Source: Bank for International Settlements
The Basel Committee issued today a consultative paper on the Capitalisation of bank exposures to central counterparties.
The Committee's proposals relate to the capitalisation of bank exposures to a central counterparty - CCP - and, in particular, those related to the capitalisation of default fund exposures. The Committee is engaging in this consultation to give affected parties and interested stakeholders an opportunity to comment on the proposed rules set out in today's publication.
Mr Mark White, chair of the Basel Committee's Risk Management and Modelling Group and Assistant Superintendent of Canada's Office of the Superintendent of Financial Institutions, noted that "the Committee's intent is to provide incentives for banks to increase the use of CCPs. This is balanced, however, by the need to ensure that the risk arising from banks' exposures to CCPs is adequately capitalised".

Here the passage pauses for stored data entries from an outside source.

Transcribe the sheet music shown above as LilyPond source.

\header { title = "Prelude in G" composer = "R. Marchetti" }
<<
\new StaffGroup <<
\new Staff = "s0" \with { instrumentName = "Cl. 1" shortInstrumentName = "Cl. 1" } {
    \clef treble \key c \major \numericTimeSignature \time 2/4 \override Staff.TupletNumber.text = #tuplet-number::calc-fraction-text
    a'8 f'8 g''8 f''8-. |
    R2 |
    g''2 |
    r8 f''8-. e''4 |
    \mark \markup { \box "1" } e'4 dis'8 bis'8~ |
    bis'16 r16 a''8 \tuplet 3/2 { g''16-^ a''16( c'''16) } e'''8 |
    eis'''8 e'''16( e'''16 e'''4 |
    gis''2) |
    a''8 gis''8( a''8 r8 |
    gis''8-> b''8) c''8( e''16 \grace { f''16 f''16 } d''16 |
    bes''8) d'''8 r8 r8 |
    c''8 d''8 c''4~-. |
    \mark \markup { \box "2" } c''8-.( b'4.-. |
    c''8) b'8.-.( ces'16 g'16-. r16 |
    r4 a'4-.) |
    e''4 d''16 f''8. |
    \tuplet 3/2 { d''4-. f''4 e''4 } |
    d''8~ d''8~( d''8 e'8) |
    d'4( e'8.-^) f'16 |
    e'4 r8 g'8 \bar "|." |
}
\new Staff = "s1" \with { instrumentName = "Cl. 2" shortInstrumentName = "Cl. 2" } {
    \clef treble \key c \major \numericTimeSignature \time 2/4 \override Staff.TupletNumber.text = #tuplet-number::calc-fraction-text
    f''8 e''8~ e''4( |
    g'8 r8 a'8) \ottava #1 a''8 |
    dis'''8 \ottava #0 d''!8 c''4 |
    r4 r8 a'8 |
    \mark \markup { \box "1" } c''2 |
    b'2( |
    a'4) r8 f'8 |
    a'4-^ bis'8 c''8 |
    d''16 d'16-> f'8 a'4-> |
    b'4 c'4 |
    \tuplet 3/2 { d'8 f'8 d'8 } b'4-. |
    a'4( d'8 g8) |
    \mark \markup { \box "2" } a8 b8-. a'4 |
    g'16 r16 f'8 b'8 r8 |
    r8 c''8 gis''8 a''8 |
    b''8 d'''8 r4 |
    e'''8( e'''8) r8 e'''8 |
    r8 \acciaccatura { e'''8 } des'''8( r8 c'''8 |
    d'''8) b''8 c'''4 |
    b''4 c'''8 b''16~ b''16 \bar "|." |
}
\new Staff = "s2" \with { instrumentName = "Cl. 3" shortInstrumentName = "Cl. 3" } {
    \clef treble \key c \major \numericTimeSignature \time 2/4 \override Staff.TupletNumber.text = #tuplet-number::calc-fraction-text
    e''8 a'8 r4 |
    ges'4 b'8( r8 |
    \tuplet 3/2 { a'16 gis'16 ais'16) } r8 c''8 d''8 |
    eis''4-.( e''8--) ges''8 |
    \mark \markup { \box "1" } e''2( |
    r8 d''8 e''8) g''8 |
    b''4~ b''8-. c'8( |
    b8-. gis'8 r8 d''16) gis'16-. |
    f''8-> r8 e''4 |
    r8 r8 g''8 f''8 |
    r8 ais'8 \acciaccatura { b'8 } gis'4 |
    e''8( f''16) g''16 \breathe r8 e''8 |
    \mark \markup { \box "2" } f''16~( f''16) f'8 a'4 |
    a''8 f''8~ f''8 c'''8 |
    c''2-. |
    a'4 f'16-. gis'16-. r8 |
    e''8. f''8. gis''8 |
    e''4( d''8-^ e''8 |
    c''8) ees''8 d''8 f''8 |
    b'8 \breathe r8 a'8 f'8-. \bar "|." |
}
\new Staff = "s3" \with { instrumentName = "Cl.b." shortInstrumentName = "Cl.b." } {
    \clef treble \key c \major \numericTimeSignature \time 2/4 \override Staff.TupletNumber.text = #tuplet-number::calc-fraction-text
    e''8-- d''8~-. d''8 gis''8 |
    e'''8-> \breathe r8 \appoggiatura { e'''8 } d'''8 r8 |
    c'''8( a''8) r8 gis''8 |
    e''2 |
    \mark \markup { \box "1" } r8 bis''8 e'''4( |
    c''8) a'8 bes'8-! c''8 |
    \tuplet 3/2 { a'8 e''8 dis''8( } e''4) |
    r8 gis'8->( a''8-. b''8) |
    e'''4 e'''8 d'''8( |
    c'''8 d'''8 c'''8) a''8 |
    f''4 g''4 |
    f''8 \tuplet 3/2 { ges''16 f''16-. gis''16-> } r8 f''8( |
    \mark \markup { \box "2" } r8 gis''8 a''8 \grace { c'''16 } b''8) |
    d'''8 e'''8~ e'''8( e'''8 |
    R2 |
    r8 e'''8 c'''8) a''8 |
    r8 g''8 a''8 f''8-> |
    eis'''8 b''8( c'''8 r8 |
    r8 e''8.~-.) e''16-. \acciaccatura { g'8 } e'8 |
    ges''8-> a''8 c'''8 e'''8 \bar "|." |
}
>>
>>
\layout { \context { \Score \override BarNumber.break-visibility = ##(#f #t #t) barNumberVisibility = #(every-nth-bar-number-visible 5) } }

The Committee also announced that it will conduct an impact study, which will help in finalising and calibrating the CCP proposals. The impact study will be conducted in coordination with the Committee on Payment and Settlement Systems (CPSS) and the Technical Committee of the International Organization of Securities Commissions (IOSCO). These organisations will communicate with and collect relevant data from the CCPs participating in the impact study. CPSS and IOSCO collectively set the standards for the supervision and oversight of financial market infrastructures - including CCPs - and are currently in the process of reviewing the standards.
The proposed rules for the capitalisation of bank exposures to CCPs will be refined, as necessary, after the completion of this consultation period and impact study. The rules will be finalised once the final CPSS-IOSCO standards are published during 2011. The Committee expects the rules will be implemented in its member jurisdictions by January 2013.
The Basel Committee welcomes comments on the proposed rules text and other issues set out in this consultative document. Comments should be submitted by Friday, 4 February 2011 by email to: firstname.lastname@example.org. Alternatively, comments may be sent by post to the Secretariat of the Basel Committee on Banking Supervision, Bank for International Settlements, CH-4002 Basel, Switzerland. All comments may be published on the Bank for International Settlements's website unless a commenter specifically requests confidential treatment.